----- Text passage

Medical Device Companies Next Target for Major Federal Fraud Enforcement
Medical device company executives and boards of directors should take immediate steps to examine their company’s current marketing, continuing medical education, discount pricing and consultant arrangements with physicians, hospitals and others in a position to refer business.
Federal prosecutors in Illinois recently unsealed the first of what they promise will be many indictments alleging hundreds of millions of dollars in Medicare, mail and wire fraud by medical device companies. The indictments arise out of what prosecutors described as the largest health care sting operation in U.S. history. The indictments allege that device company executives and sales staff encouraged and instructed customers on how to submit allegedly fraudulent Medicare claims.
In recent years, government enforcement actions, bolstered by “whistleblower” lawsuits under the qui tam provisions of the Federal False Claims Act have focused on the pharmaceutical industry. With the unsealing of this indictment, federal prosecutors have signaled an apparent expansion of those efforts to include medical device companies. To make this point absolutely clear, Associate U.S. Attorney for the Eastern District of Pennsylvania, James Sheehan, recently told attendees at a health care conference that device companies were “worse than” pharmaceutical companies. Sheehan specifically put device companies on notice that they had become targets of the government’s enforcement machine.

----------

**Work to complete:**
(a) Answer these questions from the article on medical device fraud enforcement:
(i) In which state did federal prosecutors unseal the indictments?
(ii) How did prosecutors describe the sting operation behind the indictments?
(iii) According to James Sheehan, device companies were "worse than" what?
(b) Transcribe the article on medical device fraud enforcement, starting with "Federal prosecutors in" and going on through "fraudulent Medicare claims.".
The data has no connection to the article on medical device fraud enforcement.

----- Supplied entries

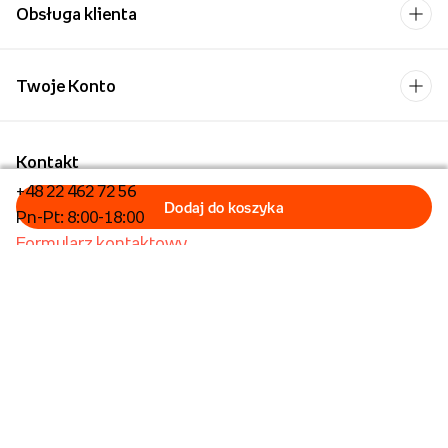
Obsługa klienta
Twoje Konto
Kontakt
+48 22 462 72 56
Pn-Pt: 8:00-18:00
Formularz kontaktowy
Dla biznesu/Hurt
Dla placówek oświatowych
Operator płatności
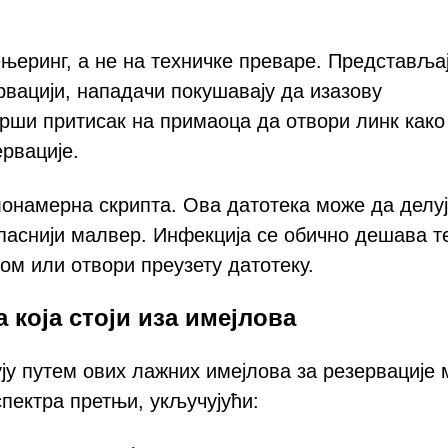
еринг, а не на техничке преваре. Представља
рвацији, нападачи покушавају да изазову
врши притисак на примаоца да отвори линк како
рвације.
лонамерна скрипта. Ова датотека може да делуј
опаснији малвер. Инфекција се обично дешава т
ом или отвори преузету датотеку.
која стоји иза имејлова
ју путем ових лажних имејлова за резервације 
пектра претњи, укључујући:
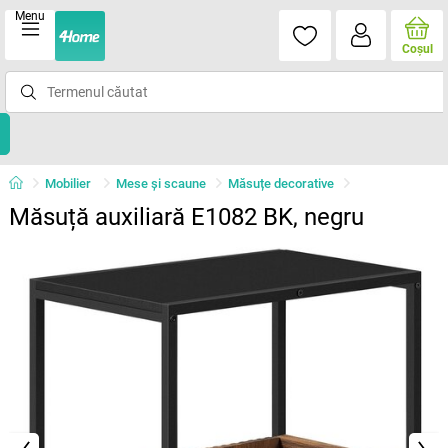
Menu
Coşul
Mobilier
Mese şi scaune
Măsuțe decorative
Măsuță auxiliară E1082 BK, negru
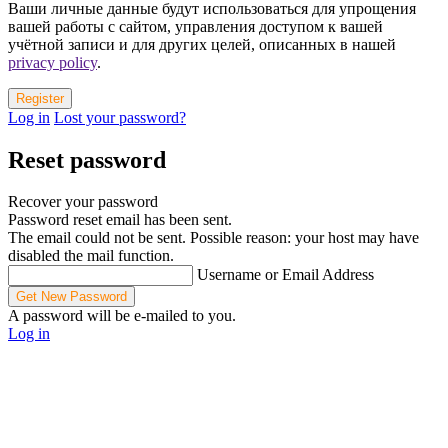
Ваши личные данные будут использоваться для упрощения
вашей работы с сайтом, управления доступом к вашей
учётной записи и для других целей, описанных в нашей
privacy policy
.
Log in
Lost your password?
Reset password
Recover your password
Password reset email has been sent.
The email could not be sent. Possible reason: your host may have
disabled the mail function.
Username or Email Address
A password will be e-mailed to you.
Log in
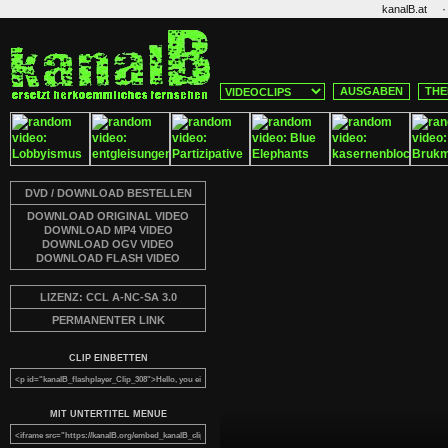
·
kanalB.at
AUSGABEN
THE
DVD / DOWNLOAD BESTELLEN
DOWNLOAD ORIGINAL VIDEO
DOWNLOAD MP4 VIDEO
DOWNLOAD OGV VIDEO
DOWNLOAD FLASH VIDEO
LIZENZ: CCL A-NC-SA 3.0
PERMANENTER LINK
CLIP EINBETTEN
MIT UNTERTITEL MENUE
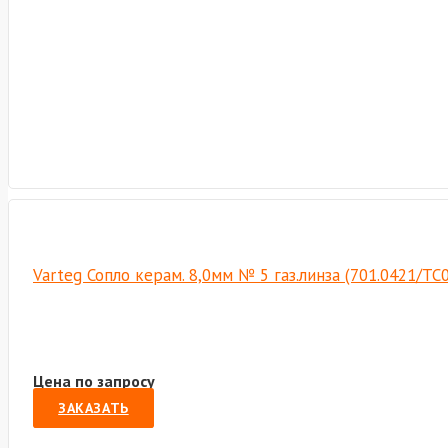
Varteg Сопло керам. 8,0мм № 5 газ.линза (701.0421/Т
Цена по запросу
ЗАКАЗАТЬ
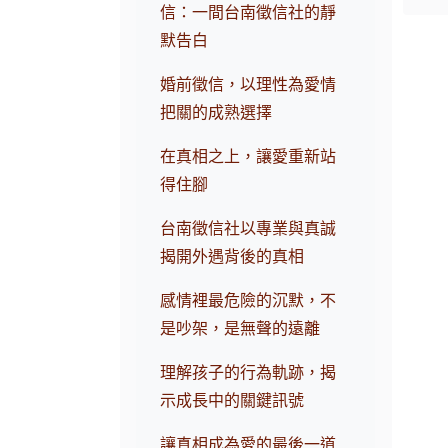
信：一間台南徵信社的靜
默告白
婚前徵信，以理性為愛情
把關的成熟選擇
在真相之上，讓愛重新站
得住腳
台南徵信社以專業與真誠
揭開外遇背後的真相
感情裡最危險的沉默，不
是吵架，是無聲的遠離
理解孩子的行為軌跡，揭
示成長中的關鍵訊號
讓真相成為愛的最後一道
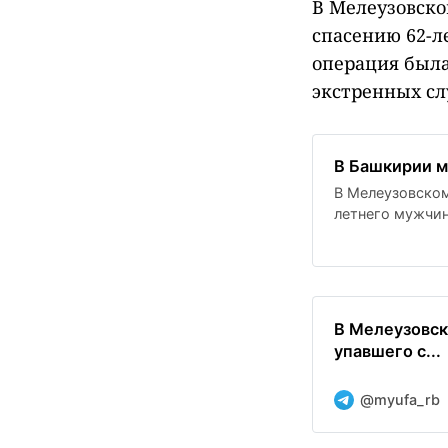
В Мелеузовск
спасению 62-л
операция была
экстренных сл
В Башкирии м
В Мелеузовском
летнего мужчин
завершилась ус
В Мелеузовск
упавшего с...
@myufa_rb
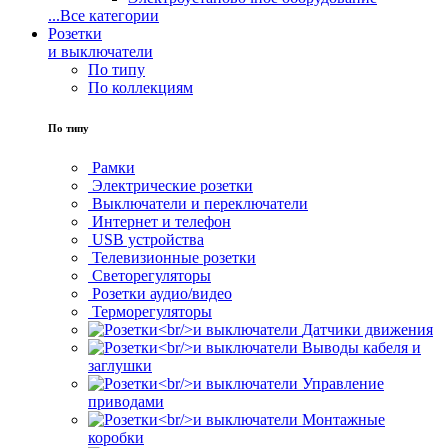
...
Все категории
Розетки
и выключатели
По типу
По коллекциям
По типу
Рамки
Электрические розетки
Выключатели и переключатели
Интернет и телефон
USB устройства
Телевизионные розетки
Светорегуляторы
Розетки аудио/видео
Терморегуляторы
Датчики движения
Выводы кабеля и
заглушки
Управление
приводами
Монтажные
коробки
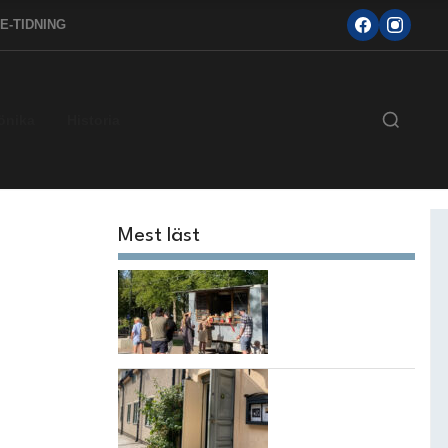
E-TIDNING
önika
Historia
Mest läst
Sommarnjut i
Bouleråker
Taps Wine Bar vill
väcka
vinintresset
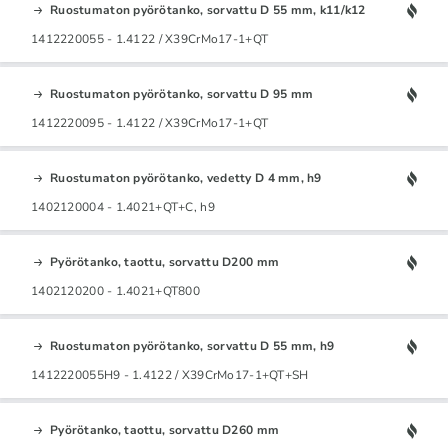
Ruostumaton pyörötanko, sorvattu D 55 mm, k11/k12
1412220055 - 1.4122 / X39CrMo17-1+QT
Ruostumaton pyörötanko, sorvattu D 95 mm
1412220095 - 1.4122 / X39CrMo17-1+QT
Ruostumaton pyörötanko, vedetty D 4 mm, h9
1402120004 - 1.4021+QT+C, h9
Pyörötanko, taottu, sorvattu D200 mm
1402120200 - 1.4021+QT800
Ruostumaton pyörötanko, sorvattu D 55 mm, h9
1412220055H9 - 1.4122 / X39CrMo17-1+QT+SH
Pyörötanko, taottu, sorvattu D260 mm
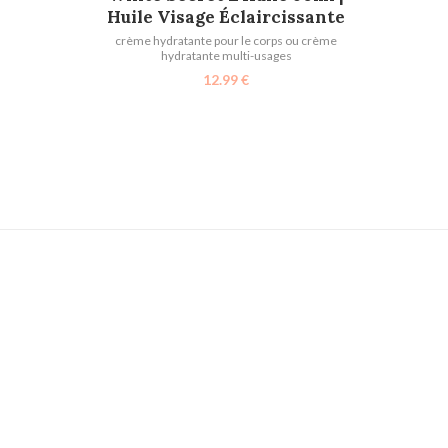
Huile Visage Éclaircissante
crème hydratante pour le corps ou crème
hydratante multi-usages
12.99
€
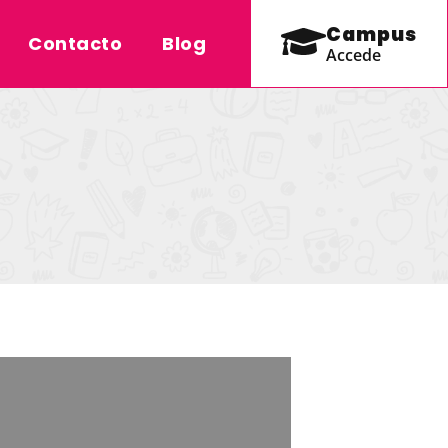
Campus
Contacto
Blog
Accede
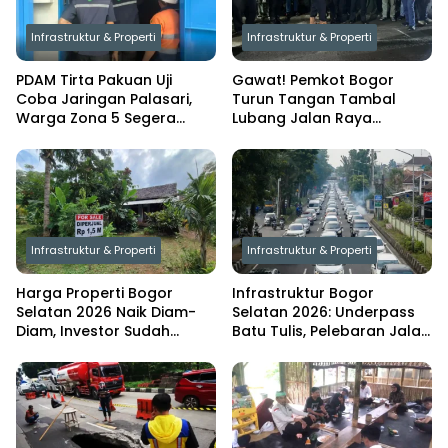
Infrastruktur & Properti
Infrastruktur & Properti
PDAM Tirta Pakuan Uji
Gawat! Pemkot Bogor
Coba Jaringan Palasari,
Turun Tangan Tambal
Warga Zona 5 Segera
Lubang Jalan Raya
Nikmati Air Mengalir 24
Pajajaran, Dedie Rachim
Jam
Ambil Langkah Berani
Infrastruktur & Properti
Infrastruktur & Properti
Harga Properti Bogor
Infrastruktur Bogor
Selatan 2026 Naik Diam-
Selatan 2026: Underpass
Diam, Investor Sudah
Batu Tulis, Pelebaran Jalan
Bergerak Lebih Dulu
& Dampaknya ke Properti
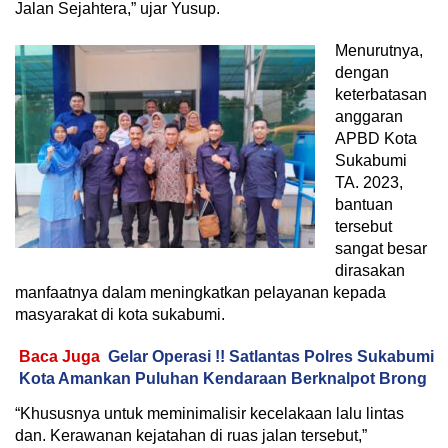
Jalan Sejahtera,” ujar Yusup.
Menurutnya,
dengan
keterbatasan
anggaran
APBD Kota
Sukabumi
TA. 2023,
bantuan
tersebut
sangat besar
dirasakan
manfaatnya dalam meningkatkan pelayanan kepada
masyarakat di kota sukabumi.
Baca Juga
Gelar Operasi !! Satlantas Polres Sukabumi
Kota Amankan Puluhan Kendaraan Berknalpot Brong
“Khususnya untuk meminimalisir kecelakaan lalu lintas
dan. Kerawanan kejatahan di ruas jalan tersebut,”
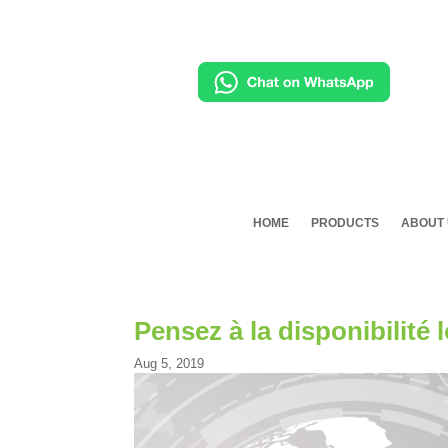
HOME
PRODUCTS
ABOUT
Pensez à la disponibilité 
Aug 5, 2019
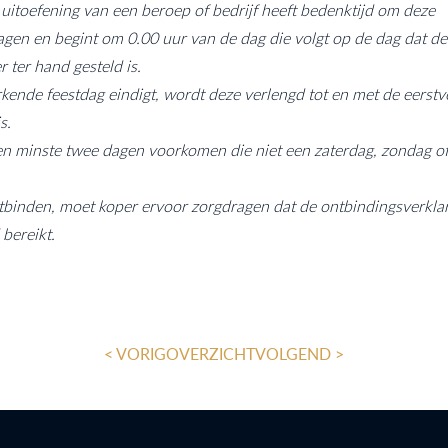
e uitoefening van een beroep of bedrijf heeft bedenktijd om deze
gen en begint om 0.00 uur van de dag die volgt op de dag dat d
 ter hand gesteld is.
kende feestdag eindigt, wordt deze verlengd tot en met de eerst
s.
 ten minste twee dagen voorkomen die niet een zaterdag, zondag 
tbinden, moet koper ervoor zorgdragen dat de ontbindingsverkla
 bereikt.
< VORIG
OVERZICHT
VOLGEND >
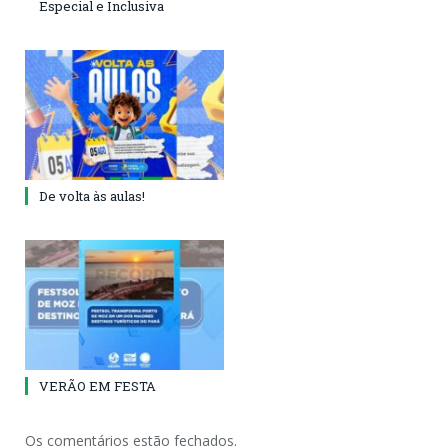
Especial e Inclusiva
De volta às aulas!
VERÃO EM FESTA
Os comentários estão fechados.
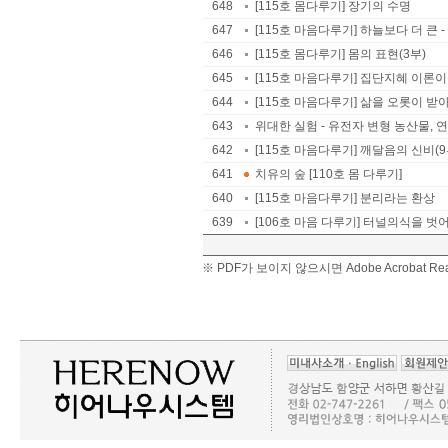
648
[115호 몸다루기] 장기의 수명
647
[115호 마음다루기] 하늘보다 더 큰
646
[115호 몸다루기] 몸의 표현(3부)
645
[115호 마음다루기] 집단지혜 이론이
644
[115호 마음다루기] 삶을 오롯이 
643
위대한 실험 - 유전자 변형 농산물, 연구
642
[115호 마음다루기] 깨달음의 신비(9부) 
641
치유의 숲 [110호 몸 다루기]
640
[115호 마음다루기] 분리라는 환상
639
[106호 마음 다루기] 터널의식을 
※ PDF가 보이지 않으시면 Adobe Acrobat 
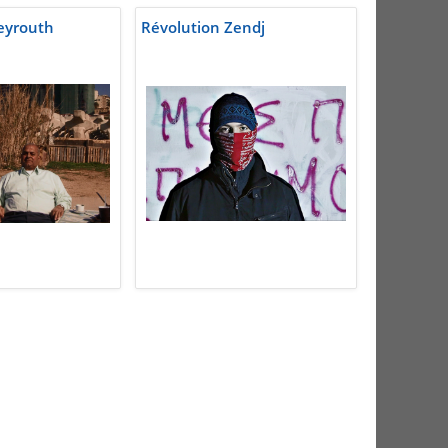
eyrouth
Révolution Zendj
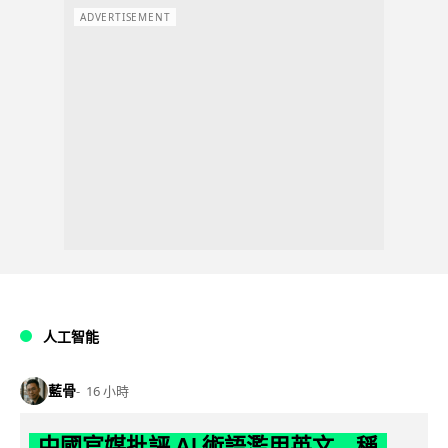
ADVERTISEMENT
人工智能
藍骨
16 小時
中國官媒批評 AI 術語濫用英文 稱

----------

**Activity answers:**
(a)
(i) Illinois
(ii) As the largest health care sting operation in U.S. history
(iii) Pharmaceutical companies

(b)
Federal prosecutors in Illinois recently unsealed the first of what they promise will be many indictments alleging hundreds of millions of dollars in Medicare, mail and wire fraud by medical device companies. The indictments arise out of what prosecutors described as the largest health care sting operation in U.S. history. The indictments allege that device company executives and sales staff encouraged and instructed customers on how to submit allegedly fraudulent Medicare claims.